Where teachers meet and learn

English Empower B1

Book Review: ETAS Journal Volume 35 Number 1 Winter 2017

English EMPOWER B1 Student’s Book

Adrian Doff, Craig Thaine, Herbert Puchta, Jeff Stranks, and Peter Lewis-Jones

Cambridge University Press (2015)

ISBN 978-1-107-46651-7

176 pages, paperback

English EMPOWER B1 Workbook with Answers

Peter Anderson

Cambridge University Press (2015)

ISBN 978-1-107-46680-7

96 pages; paperback

English Empower B1 Pre-intermediate Teacher’s Book

Lynda Edwards, Ruth Gairns, Stuart Redman, and Wayne Rimmer

Cambridge University Press (2015)

ISBN 978-1-107-46671-5

288 pages, paperback

The Empower B1 course can be described as one that can be comfortably placed in the middle ground between a General English course and a Business English Certificate course. In this way, Cambridge is able to provide adults with learning material that will arm them with English they can use in, and outside, the workplace. This is of particular importance to those who need every day English and may, at a later stage, join a workforce that uses English as a corporate language. The material used caters to a wide range of ages: for example, young adults, can relate to it in terms of the topics used to teach various points, such as Instagram and Facebook. In addition, older adults will find it interesting as they are exposed to the modern world and have a chance to learn more about today’s technology.

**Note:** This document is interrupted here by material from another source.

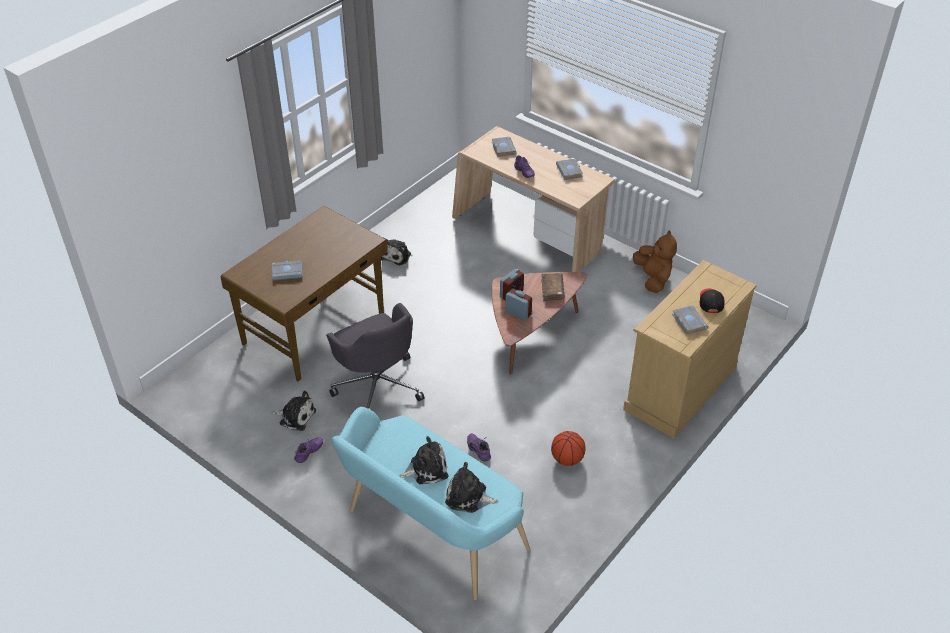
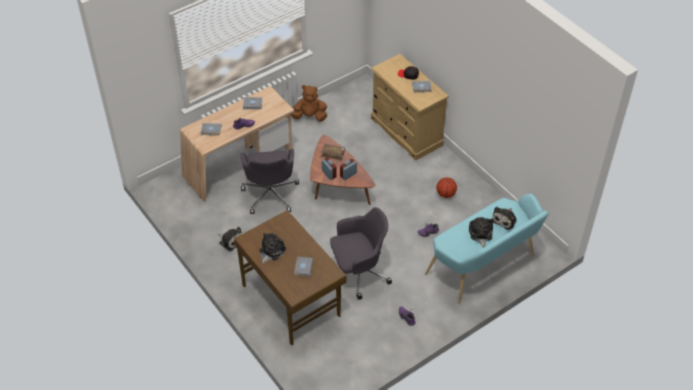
camera: 75 degrees left, 5 degrees up
(295, 416) = (372, 321): plush toy -> plush toy (271, 251)
(489, 272) = (270, 194): none -> grey office chair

The course uses various topics that are essential and relevant to today’s world. Examples include how to write a travel blog and reading material using the movie The Fast and The Furious. The wide range of interesting topics used to present Grammar and Lexis also exposes students to an enormous range of vocabulary, both formal and informal. Every teacher knows that it is important for students to be presented with real-world authentic material. The authors of the book have accessed a wide range of sources including newspapers, such as The Guardian and The New Zealand Herald; books from publishing houses such as Oxford University Press; interviews from organisations such as The Nelson Mandela Foundation; websites, such as www.biography.com; as well as movies, such as Harry Potter. I particularly enjoyed the depth of colour and photography stills used in the student book. This really helps to keep the students interested.

The material in the Empower books is very engaging and allows the students to personalise speaking sessions. Furthermore, the Student Book and Workbook both have free online CDs which means students don’t have to worry about scratching or losing a CD! An additional advantage of the online CD is that students can easily access it outside the classroom and thereby maximise their learning time. One negative point, however, is that the length and depth of the student book is such that it works well for teachers and students of classes running over a long period of time. For those working with students over a shorter period, the teacher will have to spend time choosing topics and exercises very carefully from the large range available.  

I was very impressed with the way the workbook has been set up. Unlike other workbooks I have used, the Empower Workbook focuses on providing students with practice for every sub unit as opposed to the whole unit. The extension section is set up to provide overall unit practice and this gives the teacher the flexibility to come back at a later stage to set up more revision. Quite often, the teacher has to look for additional material in order for students to revise material again at different stages of the course.

For new teachers, the Teacher’s Book provides great detail and helps lighten the load in lesson planning. Lessons are described in such a way that you don’t have to spend hours and days planning a course and corresponding lessons. Online progress tests are included to help you track how well your students are doing and assess whether or not they need extra help with any section. These tests are designed and incorporated into the course to facilitate the theory of Learning Orientated Assessment (LOA). For new teachers, the book provides a wide range of tips on how to incorporate LOA into teaching practice. The only negative side I found to the Teacher’s Book is that so much material has been included that one sometimes must plough through sections until one finds the required content. However, this is a small inconvenience compared to the positives that have been incorporated to help the teacher deliver an exceptional learning experience.

For those looking for an engaging course for today’s B1 student, this is definitely the one to pick. It will keep them keen using topics that cover countries other than Britain and encompass many different cultures.